HANDS-ON ACTIVITY: THE YEAST BREATHING MACHINE
Big Idea:
Just as ancient cyanobacteria released oxygen and changed Earth's atmosphere, living organisms today are constantly releasing gases as byproducts of their metabolism. This activity makes that invisible process visible.
Materials:
- One packet of active dry yeast
- Sugary cereal, crushed into a powder (about 2 tablespoons)
- Warm water (about half a cup)
- A large sealable plastic bag or a balloon
- Optional: a ruler to measure bag inflation
Step 1: Assemble the Reaction Chamber
Put the dry yeast and crushed cereal into the bag. Pour in the warm water quickly, then squeeze out as much air as possible before sealing the bag tightly. Label this your "reaction chamber."
Step 2: The Fermentation Equation
Write this out together before you start:
Sugar + Yeast + Warm Water produces CO2 Gas + Energy
"The yeast is eating the sugar and breathing out carbon dioxide, just like you breathe out CO2 when you exercise."
Step 3: Watch the Bag
Lay the bag on a flat surface and observe over 15 to 30 minutes. Measure and record the bag's size at regular intervals on the lab sheet.
Step 4: Compare
If you have time, try a bag with cool water instead of warm. What happens to the rate of gas production?

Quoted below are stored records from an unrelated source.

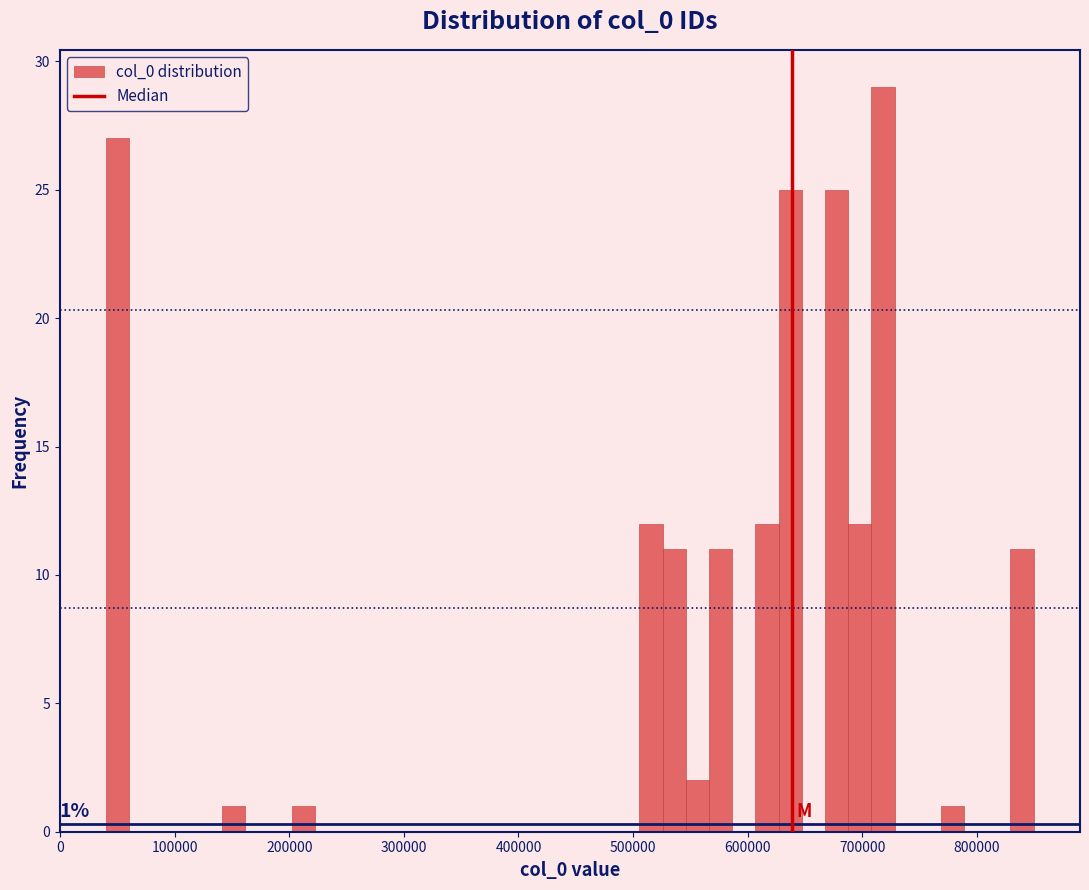

Read against the x-axis, roughly where is the centre of the tallest bar?

720000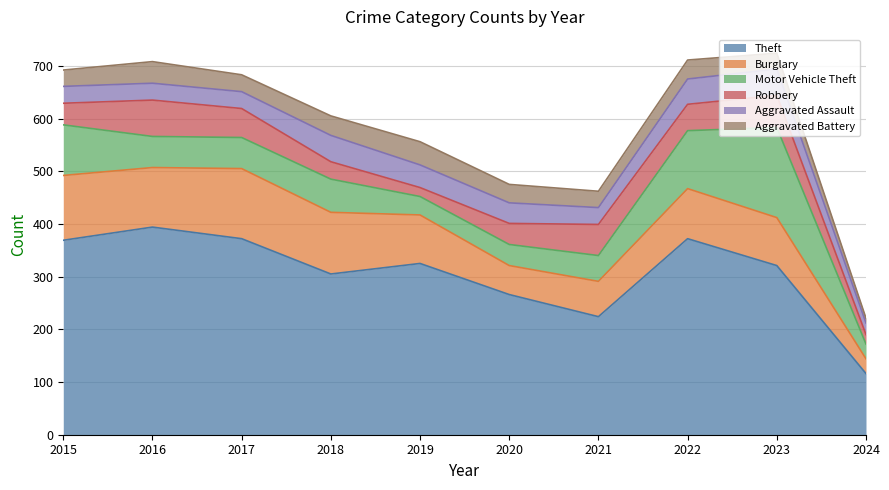

True or false: Robbery and Aggravated Battery intersect in this chart.

True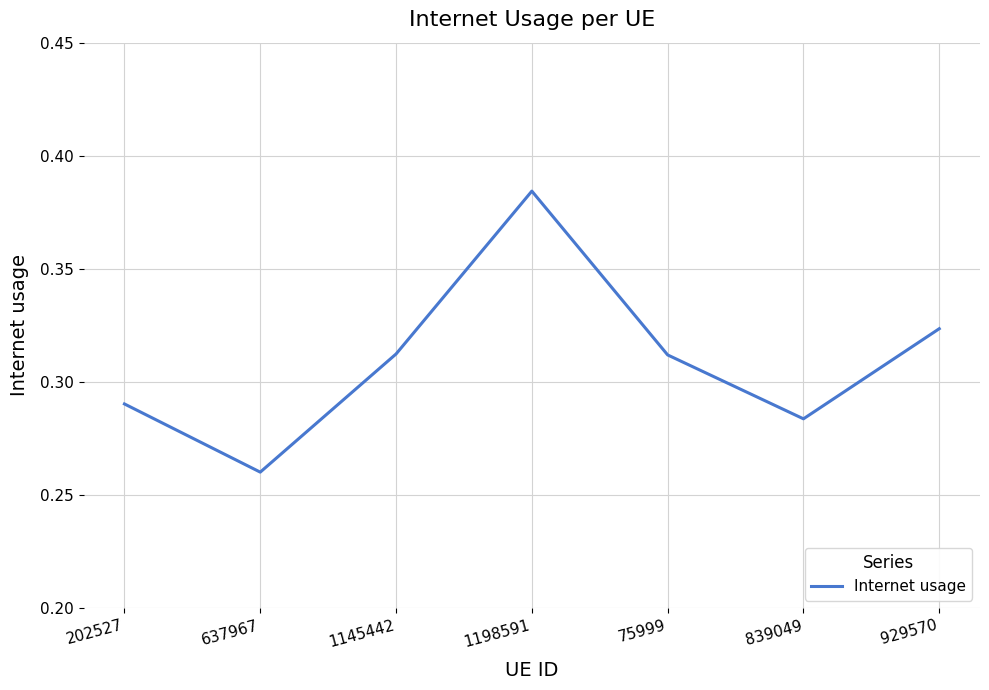

True or false: the data shows 0.5 at 75999.

False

Step 5: Connect to the Great Oxidation Event
"Billions of years ago, cyanobacteria were doing something similar, but instead of CO2, they were releasing oxygen. That oxygen built up in the atmosphere over hundreds of millions of years and eventually made complex life possible. This bag shows how even invisible microscopic organisms can physically change their entire environment if there are enough of them and enough time."
Step 6: Discuss
- What would eventually happen if you kept adding more yeast and sugar to a sealed bag?
- How is what yeast do in this bag similar to what cyanobacteria did to Earth's atmosphere? How is it different?
What's Really Happening (Caregiver Explanation):
This activity models how biological gas production can physically change an environment at scale. Yeast produce CO2 through fermentation, the bag inflates as the gas accumulates with nowhere to go. Cyanobacteria produced oxygen through photosynthesis, and over hundreds of millions of years that oxygen accumulated in Earth's atmosphere, eventually reaching the levels needed for complex animal life. The key insight is that microscopic organisms can drive planetary-scale change given enough time and numbers. This is one of the most important ideas in Earth's history.
Digging Deeper:
Research the Great Oxidation Event and find out what happened to the anaerobic organisms that were already living on Earth when cyanobacteria started pumping out oxygen. Was oxygen actually a poison to them? Then look up the banded iron formations in ancient rock and explain what they tell geologists about when oxygen first appeared in Earth's atmosphere.